Demain, le 9 mai, cela fera quinze ans que notre père est mort. Je dis « notre », avant je disais « mon » et puis, après sa mort, ma sœur m’a demandé de dire « notre », alors je me suis exécutée. J’ai senti que c’était important, mais ce n’est pas très naturel pour moi. Cela me demande un effort. Cela me fait penser au « Notre Père », la prière que je saurai encore même quand tous mes souvenirs se seront effacés. Quand je disais « mon » père, je n’avais pourtant pas le sentiment de me l’approprier. Dans une fratrie, il y a un père et des pères. Un père qui donne le la pour tous les enfants et un père pour chaque enfant, en fonction de ce qui se joue entre eux et qui fait que la relation est unique et non transposable aux autres membres de la fratrie.
Demain, cela fera quinze ans qu’il est mort. J’ai raconté cette journée, ce dimanche 9 mai 1999, dans une chronique voici cinq ans. Le 31 juillet, cela fera également quinze ans que mon mari et moi sommes mariés.

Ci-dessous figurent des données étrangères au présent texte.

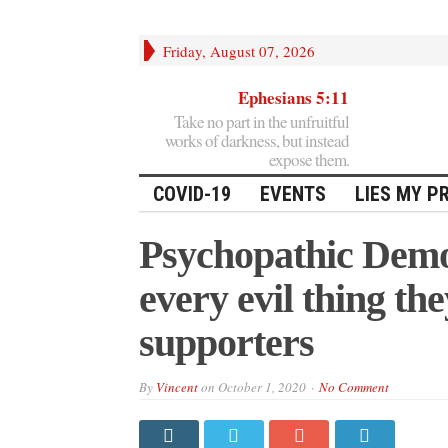
Friday, August 07, 2026
Ephesians 5:11
Take no part in the unfruitful
works of darkness, but instead
expose them.
COVID-19
EVENTS
LIES MY P
Psychopathic Demo
every evil thing th
supporters
By
Vincent
on
October 1, 2020
No Comment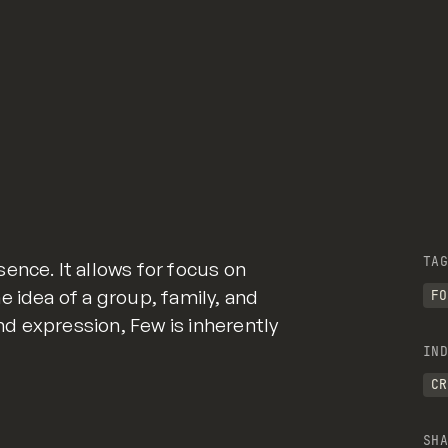
TAG
ence. It allows for focus on
e idea of a group, family, and
FO
d expression, Few is inherently
IND
CR
SHA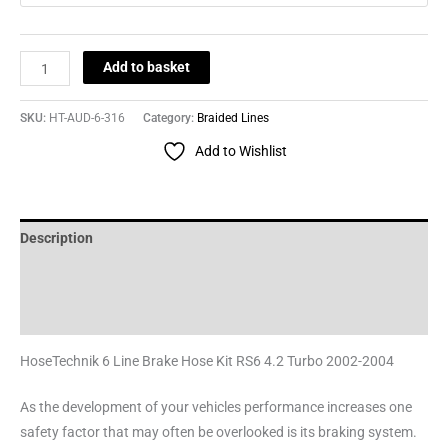
Add to basket
SKU:
HT-AUD-6-316
Category:
Braided Lines
Add to Wishlist
Description
Additional information
Reviews (0)
HoseTechnik 6 Line Brake Hose Kit RS6 4.2 Turbo 2002-2004
As the development of your vehicles performance increases one
safety factor that may often be overlooked is its braking system.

Je ne suis pas très « noces de papier » ou « noces de vermeil » comme je ne suis pas très « saint untel » ou « sainte unetelle » (sauf pour Valentin et Marie) mais, là, j’ai regardé : le 31 juillet, nous célèbrerons nos noces de cristal ! Je sais que ce samedi 31 juillet, mon père m’a portée du matin jusqu’au soir, jusqu’au moment, où, après le dîner, je me suis levée pour aller danser. Il ne m’a pas quittée et il m’a permis de résister aux violences que je subissais de toutes parts. Sans lui, c’est sûr, ce jour-là, je n’aurais pas réussi à tout traverser. Je me serais noyée.
Un jour, j’aimerais me remarier et vivre les choses dans la sérénité. Je serais heureuse de réunir à nouveau nos proches, d’offrir ce moment à nos enfants et, aussi, d’enfiler une robe dont le bas ne s’est jamais tout à fait remis d’une nuit de danse et que j’avais choisie le coeur déjà lourd de ce qui se profilait à l’horizon. J’aimerais que nous échangions un vrai « oui », un « oui » comme une confirmation de notre premier échange de consentement et non un « oui » de circonstances, un « oui », à l’époque, pas forcément tout à fait habité de part et d’autre pour des raisons propres à chacun des mariés.

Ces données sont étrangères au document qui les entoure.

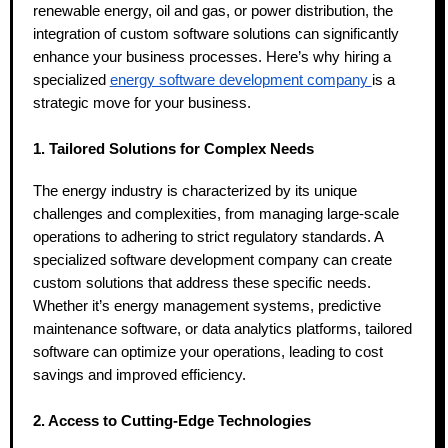
renewable energy, oil and gas, or power distribution, the
integration of custom software solutions can significantly
enhance your business processes. Here’s why hiring a
specialized
energy software development company
is a
strategic move for your business.
1. Tailored Solutions for Complex Needs
The energy industry is characterized by its unique
challenges and complexities, from managing large-scale
operations to adhering to strict regulatory standards. A
specialized software development company can create
custom solutions that address these specific needs.
Whether it’s energy management systems, predictive
maintenance software, or data analytics platforms, tailored
software can optimize your operations, leading to cost
savings and improved efficiency.
2. Access to Cutting-Edge Technologies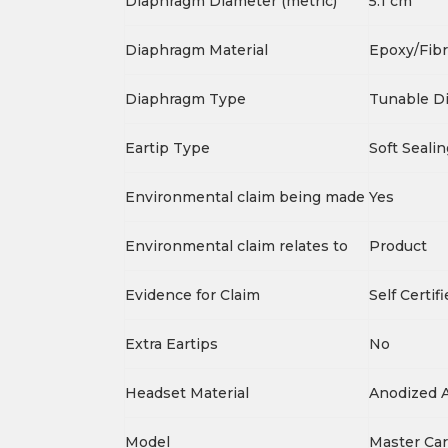
Diaphragm Diameter (metric)
5.1 cm
Diaphragm Material
Epoxy/Fibr
Diaphragm Type
Tunable D
Eartip Type
Soft Sealin
Environmental claim being made
Yes
Environmental claim relates to
Product
Evidence for Claim
Self Certif
Extra Eartips
No
Headset Material
Anodized 
Model
Master Ca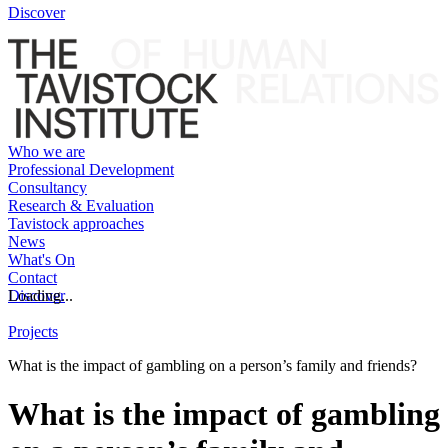
Discover
Who we are
Professional Development
Consultancy
Research & Evaluation
Tavistock approaches
News
What's On
Contact
Discover
Loading...
Projects
What is the impact of gambling on a person’s family and friends?
What is the impact of gambling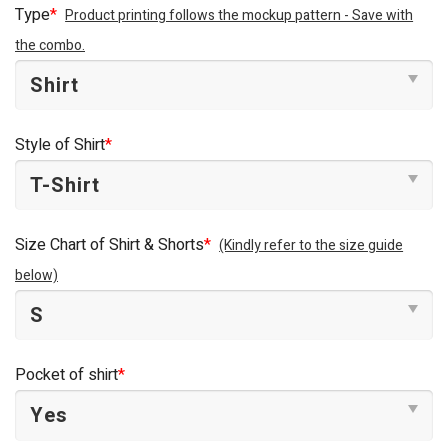
Type
*
Product printing follows the mockup pattern - Save with
the combo.
Style of Shirt
*
Size Chart of Shirt & Shorts
*
(Kindly refer to the size guide
below)
Pocket of shirt
*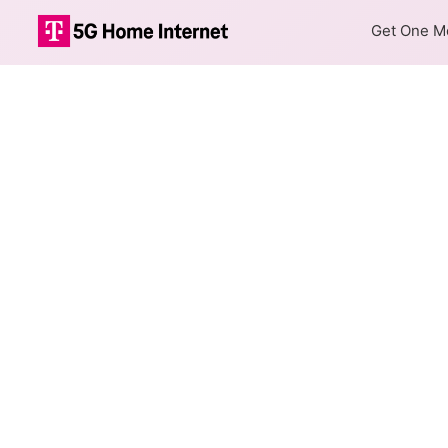
Get One Mo
Internet Providers 
Fort Peck has one fiber provi
Fiber
Provider
Nemont
DSL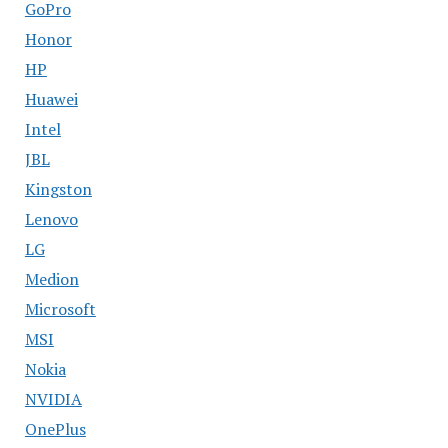
GoPro
Honor
HP
Huawei
Intel
JBL
Kingston
Lenovo
LG
Medion
Microsoft
MSI
Nokia
NVIDIA
OnePlus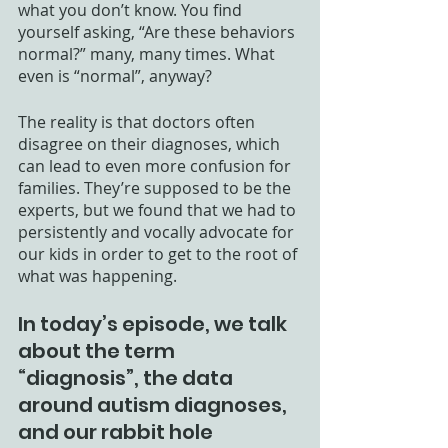
what you don’t know. You find 
yourself asking, “Are these behaviors 
normal?” many, many times. What 
even is “normal”, anyway? 
The reality is that doctors often 
disagree on their diagnoses, which 
can lead to even more confusion for 
families. They’re supposed to be the 
experts, but we found that we had to 
persistently and vocally advocate for 
our kids in order to get to the root of 
what was happening. 
In today’s episode, we talk 
about the term 
“diagnosis”, the data 
around autism diagnoses, 
and our rabbit hole 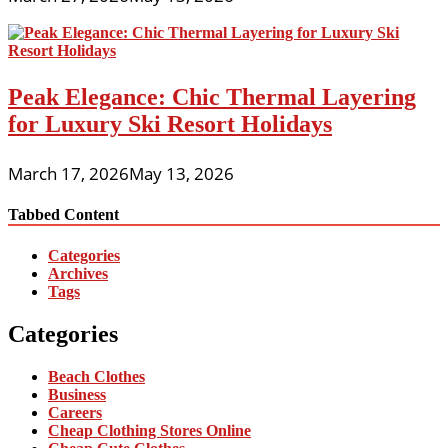
Peak Elegance: Chic Thermal Layering
for Luxury Ski Resort Holidays
March 17, 2026
May 13, 2026
Tabbed Content
Categories
Archives
Tags
Categories
Beach Clothes
Business
Careers
Cheap Clothing Stores Online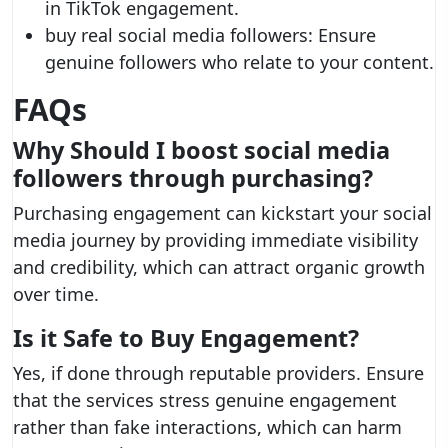
in TikTok engagement.
buy real social media followers: Ensure
genuine followers who relate to your content.
FAQs
Why Should I
boost social media
followers
through purchasing?
Purchasing engagement can kickstart your social
media journey by providing immediate visibility
and credibility, which can attract organic growth
over time.
Is it Safe to Buy Engagement?
Yes, if done through reputable providers. Ensure
that the services stress genuine engagement
rather than fake interactions, which can harm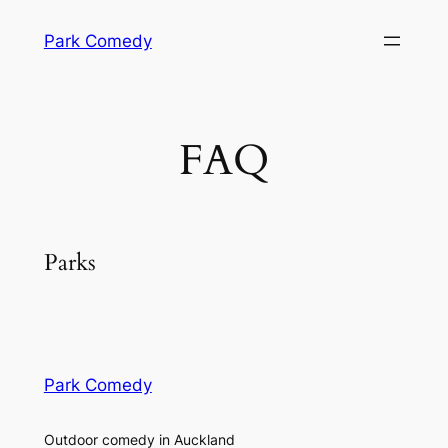
Skip
Park Comedy
to
content
FAQ
Parks
Park Comedy
Outdoor comedy in Auckland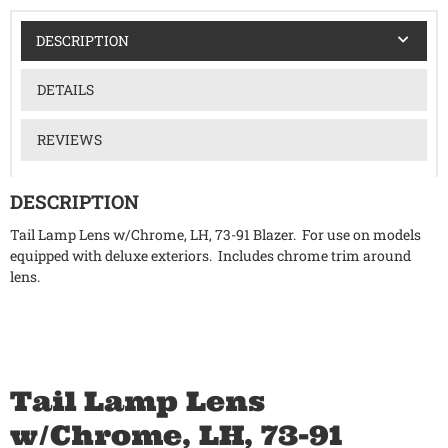
DESCRIPTION
DETAILS
REVIEWS
DESCRIPTION
Tail Lamp Lens w/Chrome, LH, 73-91 Blazer. For use on models
equipped with deluxe exteriors. Includes chrome trim around
lens.
Tail Lamp Lens
w/Chrome, LH, 73-91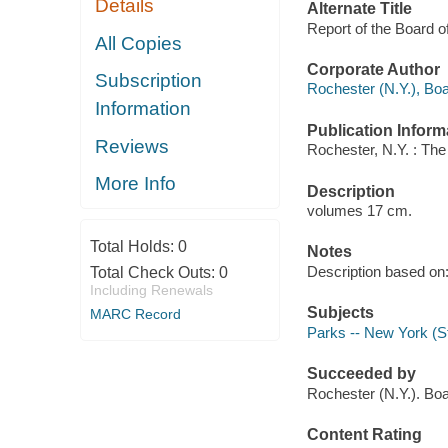
Details
Alternate Title
Report of the Board 
All Copies
Corporate Author
Subscription
Rochester (N.Y.), Bo
Information
Publication Inform
Reviews
Rochester, N.Y. : The 
More Info
Description
volumes 17 cm.
Total Holds:
0
Notes
Description based on
Total Check Outs:
0
Including Renewals
Subjects
MARC Record
Parks -- New York (St
Succeeded by
Rochester (N.Y.). B
Content Rating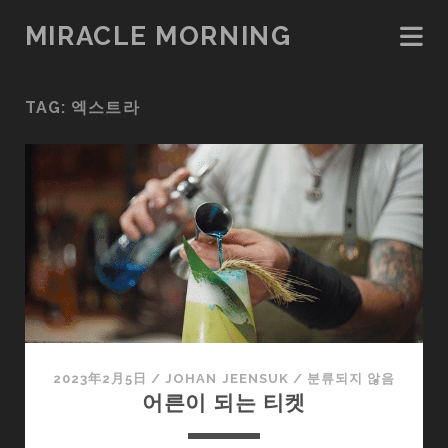
MIRACLE MORNING
TAG:
엑스트라
2023年2月5日
/
JOHAN JEENSUK
/
분류되지 않음
어른이 되는 티켓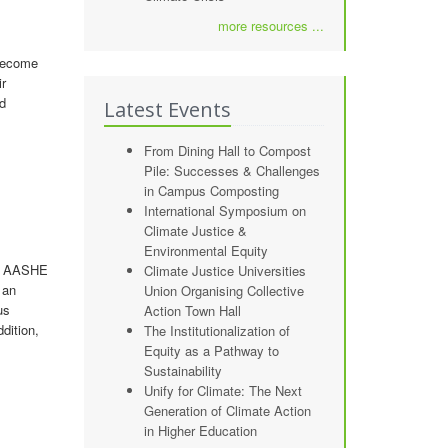
more resources ...
 become
ir
ed
Latest Events
From Dining Hall to Compost
Pile: Successes & Challenges
in Campus Composting
International Symposium on
Climate Justice &
Environmental Equity
at AASHE
Climate Justice Universities
 an
Union Organising Collective
us
Action Town Hall
dition,
The Institutionalization of
Equity as a Pathway to
Sustainability
Unify for Climate: The Next
Generation of Climate Action
in Higher Education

A la Toussaint, l’an passé, nous étions, enfin, de retour dans le Finistère Sud. Pendant dix ans, la Bretagne n’avait pas été une priorité et quand j’avais pu l’inscrire à l’ordre du jour, on avait préféré le Morbihan au Finistère, moins loin et plus riant avec son île aux Moines qui, par magie, fait oublier l’esclavage de la voiture quand on habite en campagne. A la Toussaint, l’an dernier, à l’avant-veille de notre retour, après une journée pleine de rires d’enfants, de jeux sur la plage de l’île-Tudy, nous allions enfin à Saint-Evarzec et à Pleuven avec, dans le coffre, les chrysanthèmes, un violet et un jaune, un pour la tombe de mon père et de sa mère, ma grand-mère et un pour mon grand-père et sa seconde femme que j’ai toujours appelé mamie. Je n’étais pas venue depuis si longtemps que je n’arrivais plus à trouver les cimetières. Mon mari était avec moi. C’est lui qui avait été acheter les chrysanthèmes avec Véronique, l’amie qui nous accompagnait avec ses trois enfants, en plus d’un petit garçon, fils d’une amie que notre fils aime comme un frère et que je considère comme un neveu.

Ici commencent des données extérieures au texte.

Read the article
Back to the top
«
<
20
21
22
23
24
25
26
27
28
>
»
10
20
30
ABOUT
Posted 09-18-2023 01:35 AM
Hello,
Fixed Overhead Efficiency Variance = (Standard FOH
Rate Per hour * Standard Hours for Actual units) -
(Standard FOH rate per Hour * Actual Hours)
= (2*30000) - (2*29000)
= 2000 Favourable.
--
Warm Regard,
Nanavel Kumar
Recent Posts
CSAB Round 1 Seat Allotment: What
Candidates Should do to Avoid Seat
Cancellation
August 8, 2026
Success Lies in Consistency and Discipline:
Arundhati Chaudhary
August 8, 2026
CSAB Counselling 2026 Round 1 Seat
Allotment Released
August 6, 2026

Après avoir eu tant de mal à situer le cimetière de Saint-Evarzec, je ne trouvais plus la tombe. Je tournais dans les allées. Je ne comprenais pas les explications que ma mère m’avait données par téléphone, elle, qui vient tous les ans. Ca et là, des personnes s’activaient au-dessus des tombes pour les laver, les gratter, les faire belles à l’approche de la fête des morts. La mort est une affaire sérieuse dans une terre nourrie de légendes, peuplées de farfadets, et sur laquelle plane l’ombre terrifiante de l’ankou ! J’étais très agitée depuis l’été. Ma sœur était partie avec les siens vivre aux Etats-Unis et une partie de moi avait acquis la certitude que le temps des difficultés passées, de l’acclimatation réussie, elle et les siens ne reviendraient plus que pour des séjours de courte durée. Devant la tombe de mon père, en relisant les inscriptions gravées dans la pierre, je me suis effondrée, percutée par la tristesse que représentait l’idée que les restes des corps d’une mère et de son fils, morts tous les deux prématurément, étaient là, sous cette dalle. Je ne m’attendais pas à être si submergée par la peine. Cela faisait dix ans que je n’étais pas revenue, que je ne m’étais pas recueillie au-dessus de cette tombe. La première fois, j’étais enceinte de ma première fille et je prenais conscience que mon père était mort, vraiment mort, qu’aucun retour n’était possible, qu’il appartenait pour toujours à ce bout de terre. Brutalement, je réalisais que cela faisait dix ans que je ne m’étais pas sentie si proche tant physiquement que moralement de lui.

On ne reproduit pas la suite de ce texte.